Family strife: the one thing you can bank on
Alex Darcy is 47, lives in Suffolk with wife Jane, daughter Emma, 15, and son James, 10, and wonders how life got so. . . baffling
“I’M not going any further!” insists Emma, managing an involuntary Fosbury Flop over the latest stile and thudding to the ground. “Look! A blister!” (Her almost-tangible exclamation marks virtually cut through the air and lodge in my rump.) She tugs off a sock and presents a slight red mark on her big toe. Hardly a case for Holby City, is it? I suggest. The wrong thing to say, obviously – but then we’re all a bit low on blood sugar. Combined with fresh air and the requirement to move a muscle, a pimple transforms her countenance from its default setting of “teenage sullen” to “foul, turning stormy later”. A bank holiday . . . don’t you love them?

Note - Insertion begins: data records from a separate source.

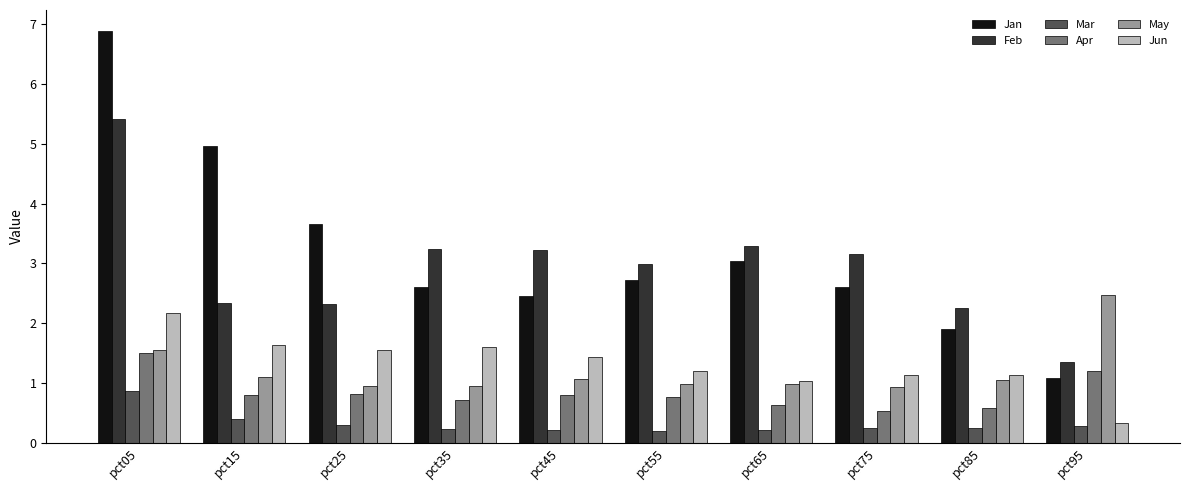

Which series has the largest range (max minus min)?

Jan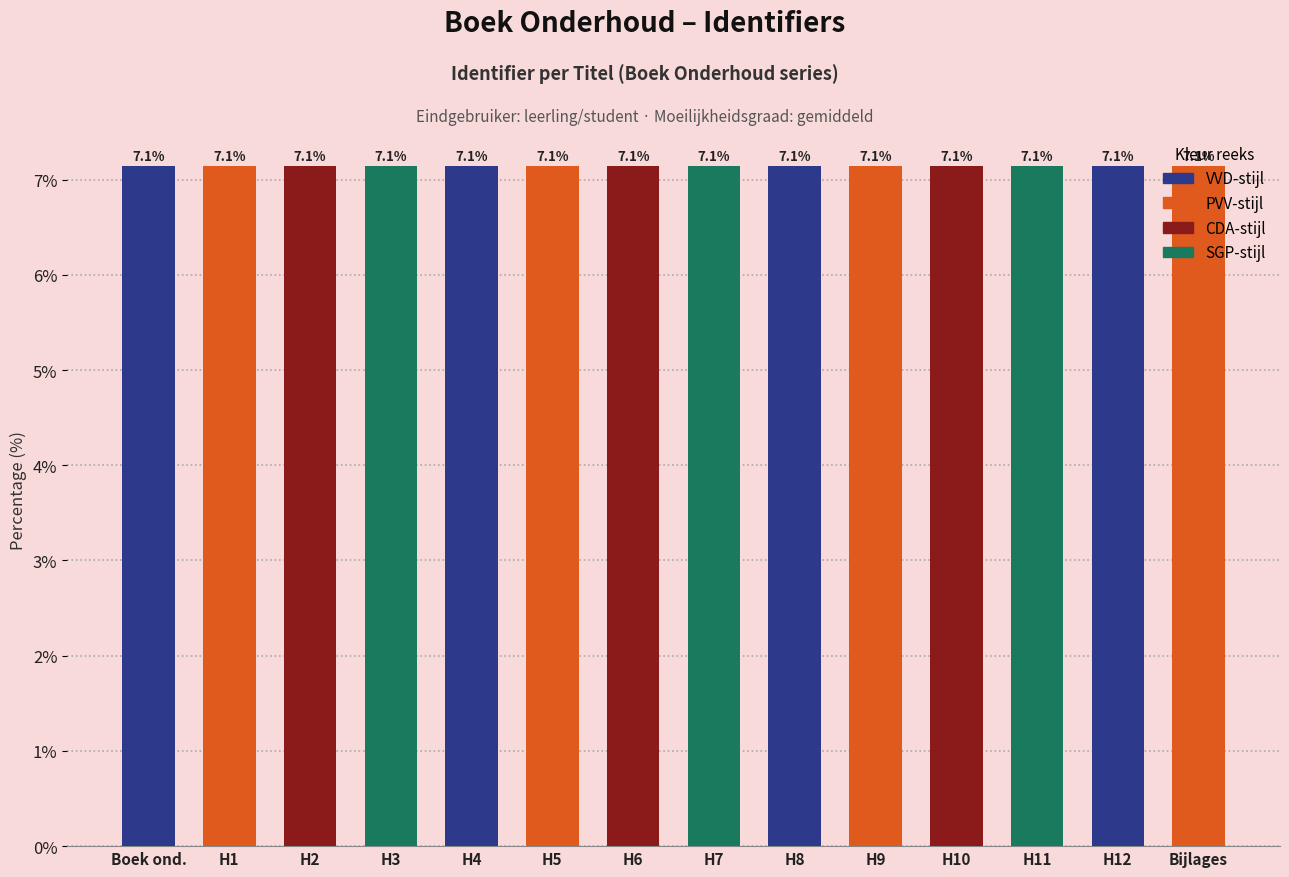

Approximately how many times larger is the value at H2 compared to H3?

1.0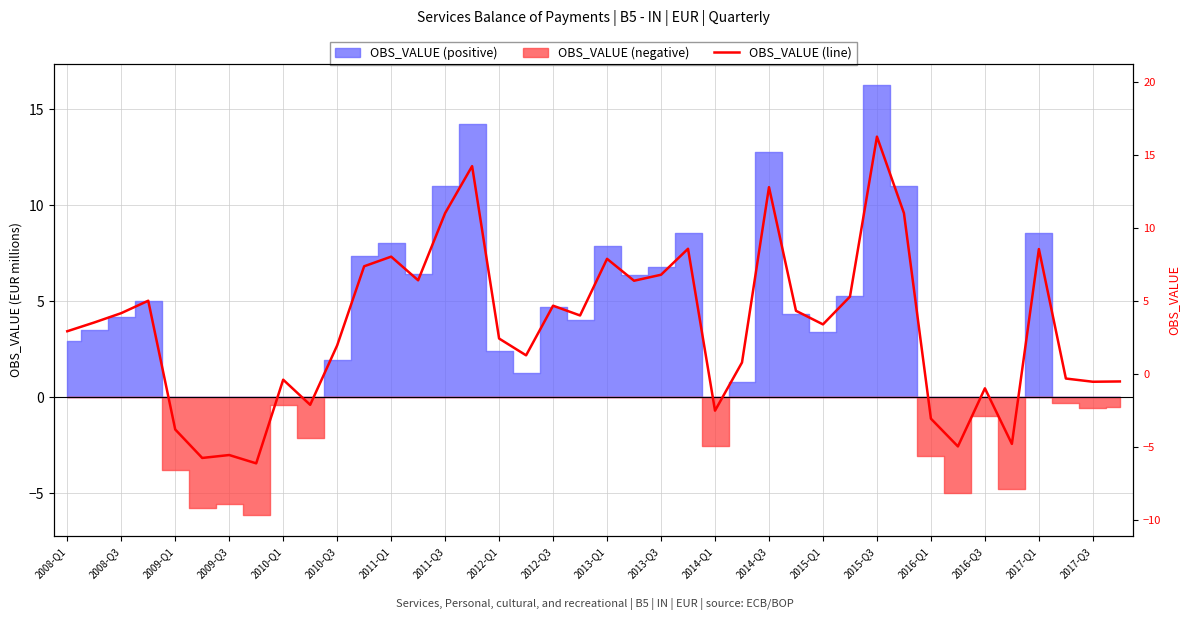

How many data points are less than 3?

19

It’s my own fault. Why let a free day slip away when you can venture out en famille? No-one cheered, mind, when I suggested it the previous day – apart from Jane, who declared a state of independence and said she was staying at home with the new Alexander McCall Smith. (I assume it’s his latest book, rather than a new man. Although . . .) “What’s that in your hand?” demanded Her Grumpiness (Emma). Ah, my secret weapon: a new guide called Kiddiwalks in Suffolk: 20 rewarding but not over-taxing strolls around the county. She looked at me as if I were a BNP canvasser. Admittedly the title isn’t going to inspire a 15-year-old girl (or a 10-year-old boy like James, come to that) but a day out is a day out – and I got them out of the door with the help of an ether-drenched handkerchief. So here we are in lovely Eye. We’ve started from the nature reserve by the river and skirted the town, across fields and farmland – carefully, of course – through woods and along tree-lined lanes. James is content to amble along, trailing a stick in the dirt, though spirits are flagging as we pass a crinkle crankle wall. I break out the emergency rations; Suffolk’s not exactly the Derbyshire Dales, but Kendal Mint Cake nonetheless goes down a treat. “We could make a detour here and look at the ruined castle,” I exhort, jauntily. “It was a prison for 400 years, and when it later fell into disrepair the locals carted away stone for building materials. That’s interesting.” “Oh Dad, you’re so lame . . . even lamer than me,” sighs the blistered one, with a rare ironic quip. “OK, you win,” I say, a bit tetchy by now. I pull out another book: Children’s Norfolk & Suffolk. “Page 111. Next bank holiday you can go to Pleasurewood Hills theme park. Your mother is dying to take you, I’m sure. My turn to stay at home – with a glass of dry white wine and Stephenie Meyer.”